## Brano estratto
────────────────────────────────────────

Sono piuttosto le modalità di adempimento di tale obbligo ad essere caratterizzate dal trattarsi o meno di un cantiere. E ciò perché il Titolo IV del D.Lgs.n. 81/08 delinea per tali particolari luoghi di lavoro una disciplina specifica.
Tanto implica che mentre le attività “in esterno” da eseguirsi presso un luogo non classificabile come cantiere temporaneo o mobile richiedono la preliminare valutazione dei rischi delineata dall’art. 28 del decreto, quelle da eseguirsi presso un cantiere divengono oggetto della più articolata disciplina prevista dal menzionato Titolo IV.
Calando simili premesse nel caso che occupa non risulta dubbio che gli imputati avrebbero dovuto provvedere, il C. , perché datore di lavoro della R. , ad elaborare la preliminare valutazione dei rischi connessi all’esecuzione di attività lavorativa presso il sito costituito dall’edificio oggetto dei lavori da progettare e a formare la lavoratrice in merito agli stessi. Obbligo, quest’ultimo, gravante anche sul B. , in qualità di dirigente nell’ambito della Se-arch s.r.l..

────────────────────────────────────────

## Istruzioni
Come potrebbe proseguire il brano sugli obblighi di sicurezza nei luoghi di lavoro? Scrivine il seguito partendo dall'ultima frase riportata.

────────────────────────────────────────

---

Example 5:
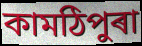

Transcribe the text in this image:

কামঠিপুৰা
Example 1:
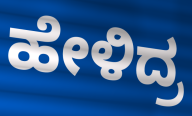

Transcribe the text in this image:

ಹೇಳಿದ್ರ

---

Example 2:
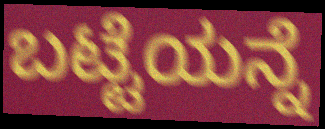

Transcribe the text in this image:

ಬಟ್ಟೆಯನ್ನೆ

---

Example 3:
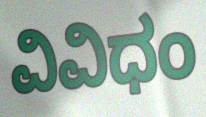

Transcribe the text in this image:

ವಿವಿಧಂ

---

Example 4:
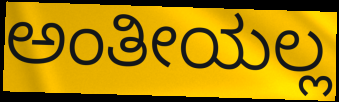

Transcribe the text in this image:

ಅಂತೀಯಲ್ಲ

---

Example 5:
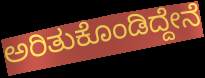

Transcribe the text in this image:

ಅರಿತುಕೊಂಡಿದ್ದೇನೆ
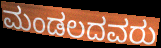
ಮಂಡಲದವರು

────────────────────────────────────────

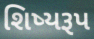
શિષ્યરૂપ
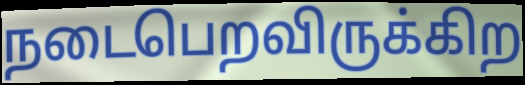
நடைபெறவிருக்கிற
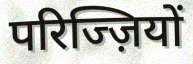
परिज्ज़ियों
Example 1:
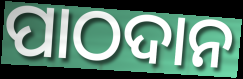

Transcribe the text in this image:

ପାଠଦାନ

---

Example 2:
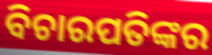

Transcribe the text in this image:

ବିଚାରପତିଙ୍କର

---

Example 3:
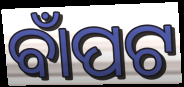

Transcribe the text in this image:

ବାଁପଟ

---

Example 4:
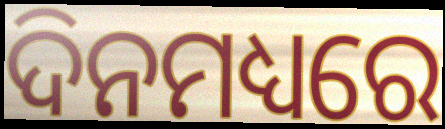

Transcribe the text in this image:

────────────────────────────────────────

## Risposta all'esercizio
Né vi è dubbio sul fatto che l’an e il quomodo della valutazione dei rischi e dell’attività di formazione non risultano in alcun modo dipendenti dalla presenza di una specifica sorgente di rischio (l’apertura del vano scala al piano terra piuttosto che quella al primo piano), risultando rilevante invece la tipologia di rischio esistente, ovvero la caduta dall’alto per la presenza di aperture nel vuoto. Puntuale e pertinente, quindi, è la sottolineatura fatta dalla Corte di Appello della esistenza nell’edificio nel suo complesso di condizioni di rischio di caduta dall’alto: vano scala non protetto al primo piano fuori erra, inadeguata protezione del vano ascensore e assenza di protezione del vano scala al primo piano. Sicché la critica mossa dai ricorrenti – di aver la Corte di Appello rinvenuto una responsabilità dei proprietari del’immobile, tuttavia mandati assolti dal Tribunale – non risulta né fondata né coordinata al senso del rilievo operato dai giudici distrettuali.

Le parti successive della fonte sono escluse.